Dataset excerpts -
##########

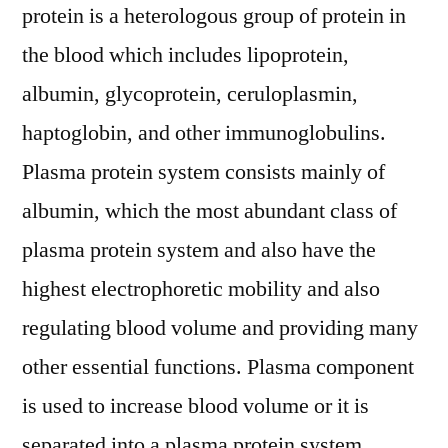
protein is a heterologous group of protein in
the blood which includes lipoprotein,
albumin, glycoprotein, ceruloplasmin,
haptoglobin, and other immunoglobulins.
Plasma protein system consists mainly of
albumin, which the most abundant class of
plasma protein system and also have the
highest electrophoretic mobility and also
regulating blood volume and providing many
other essential functions. Plasma component
is used to increase blood volume or it is
separated into a plasma protein system.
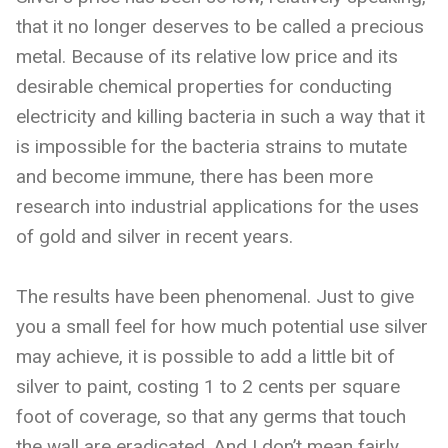
that it no longer deserves to be called a precious
metal. Because of its relative low price and its
desirable chemical properties for conducting
electricity and killing bacteria in such a way that it
is impossible for the bacteria strains to mutate
and become immune, there has been more
research into industrial applications for the uses
of gold and silver in recent years.
The results have been phenomenal. Just to give
you a small feel for how much potential use silver
may achieve, it is possible to add a little bit of
silver to paint, costing 1 to 2 cents per square
foot of coverage, so that any germs that touch
the wall are eradicated. And I don’t mean fairly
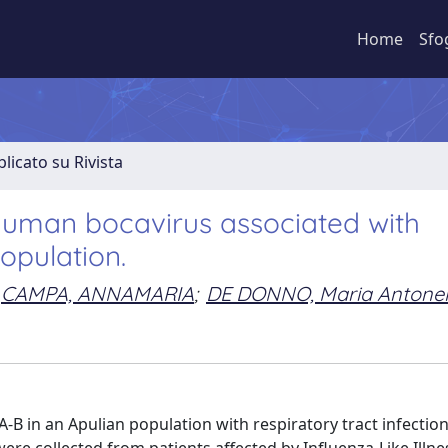
Home
Sfo
licato su Rivista
man bocavirus associated with
population.
CAMPA, ANNAMARIA
;
DE DONNO, Maria Antonel
B in an Apulian population with respiratory tract infectio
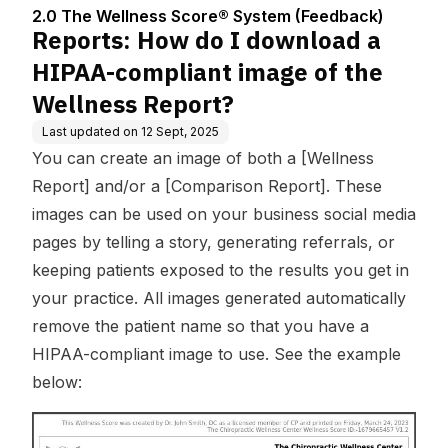
Center
em (Feedbac
nt image of the Wellne
2.0 The Wellness Score® System (Feedback)
k)
ss Report?
Reports: How do I download a
HIPAA-compliant image of the
Wellness Report?
Last updated on
12 Sept, 2025
You can create an image of both a [Wellness
Report] and/or a [Comparison Report]. These
images can be used on your business social media
pages by telling a story, generating referrals, or
keeping patients exposed to the results you get in
your practice. All images generated automatically
remove the patient name so that you have a
HIPAA-compliant image to use. See the example
below:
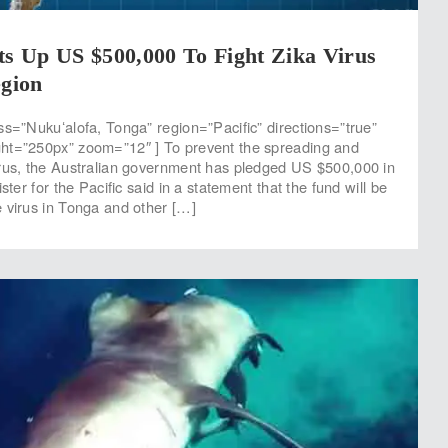
ts Up US $500,000 To Fight Zika Virus
egion
ss=”Nukuʻalofa, Tonga” region=”Pacific” directions=”true”
ht=”250px” zoom=”12″ ] To prevent the spreading and
rus, the Australian government has pledged US $500,000 in
ster for the Pacific said in a statement that the fund will be
 virus in Tonga and other […]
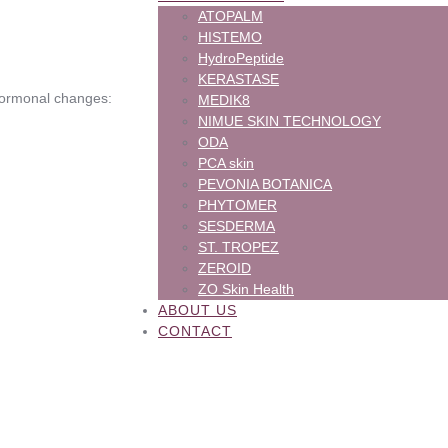
ATOPALM
HISTEMO
HydroPeptide
KERASTASE
hormonal changes:
MEDIK8
NIMUE SKIN TECHNOLOGY
ODA
PCA skin
PEVONIA BOTANICA
PHYTOMER
SESDERMA
ST. TROPEZ
ZEROID
ZO Skin Health
ABOUT US
CONTACT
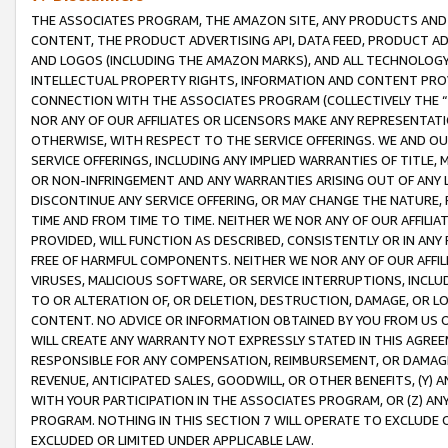
THE ASSOCIATES PROGRAM, THE AMAZON SITE, ANY PRODUCTS AND SE
CONTENT, THE PRODUCT ADVERTISING API, DATA FEED, PRODUCT A
AND LOGOS (INCLUDING THE AMAZON MARKS), AND ALL TECHNOLOGY,
INTELLECTUAL PROPERTY RIGHTS, INFORMATION AND CONTENT PROVI
CONNECTION WITH THE ASSOCIATES PROGRAM (COLLECTIVELY THE “
NOR ANY OF OUR AFFILIATES OR LICENSORS MAKE ANY REPRESENTAT
OTHERWISE, WITH RESPECT TO THE SERVICE OFFERINGS. WE AND OU
SERVICE OFFERINGS, INCLUDING ANY IMPLIED WARRANTIES OF TITLE,
OR NON-INFRINGEMENT AND ANY WARRANTIES ARISING OUT OF ANY 
DISCONTINUE ANY SERVICE OFFERING, OR MAY CHANGE THE NATURE, 
TIME AND FROM TIME TO TIME. NEITHER WE NOR ANY OF OUR AFFILI
PROVIDED, WILL FUNCTION AS DESCRIBED, CONSISTENTLY OR IN ANY
FREE OF HARMFUL COMPONENTS. NEITHER WE NOR ANY OF OUR AFFILIA
VIRUSES, MALICIOUS SOFTWARE, OR SERVICE INTERRUPTIONS, INCL
TO OR ALTERATION OF, OR DELETION, DESTRUCTION, DAMAGE, OR LO
CONTENT. NO ADVICE OR INFORMATION OBTAINED BY YOU FROM US 
WILL CREATE ANY WARRANTY NOT EXPRESSLY STATED IN THIS AGREEM
RESPONSIBLE FOR ANY COMPENSATION, REIMBURSEMENT, OR DAMAGES
REVENUE, ANTICIPATED SALES, GOODWILL, OR OTHER BENEFITS, (Y
WITH YOUR PARTICIPATION IN THE ASSOCIATES PROGRAM, OR (Z) AN
PROGRAM. NOTHING IN THIS SECTION 7 WILL OPERATE TO EXCLUDE O
EXCLUDED OR LIMITED UNDER APPLICABLE LAW.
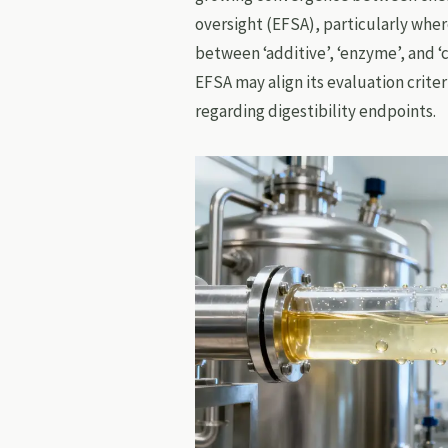
oversight (EFSA), particularly wher
between ‘additive’, ‘enzyme’, and ‘
EFSA may align its evaluation crite
regarding digestibility endpoints.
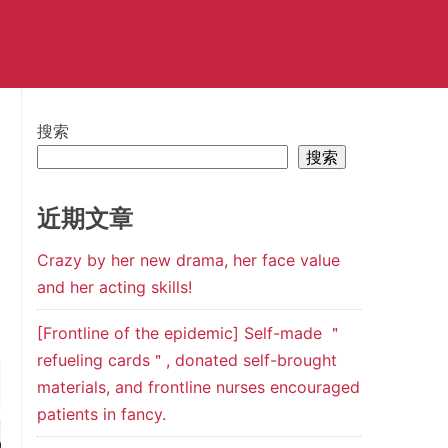
搜索
搜索
近期文章
Crazy by her new drama, her face value
and her acting skills!
[Frontline of the epidemic] Self-made ＂
refueling cards＂, donated self-brought
materials, and frontline nurses encouraged
patients in fancy.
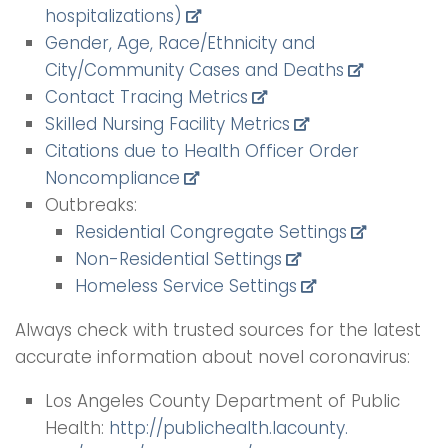
hospitalizations)
Gender, Age, Race/Ethnicity and
City/Community Cases and Deaths
Contact Tracing Metrics
Skilled Nursing Facility Metrics
Citations due to Health Officer Order
Noncompliance
Outbreaks:
Residential Congregate Settings
Non-Residential Settings
Homeless Service Settings
Always check with trusted sources for the latest
accurate information about novel coronavirus:
Los Angeles County Department of Public
Health:
http://publichealth.lacounty.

##########

Try it -
Count the lines in the listing that hold the word "compliant", then give the number and nothing else.

Output -
2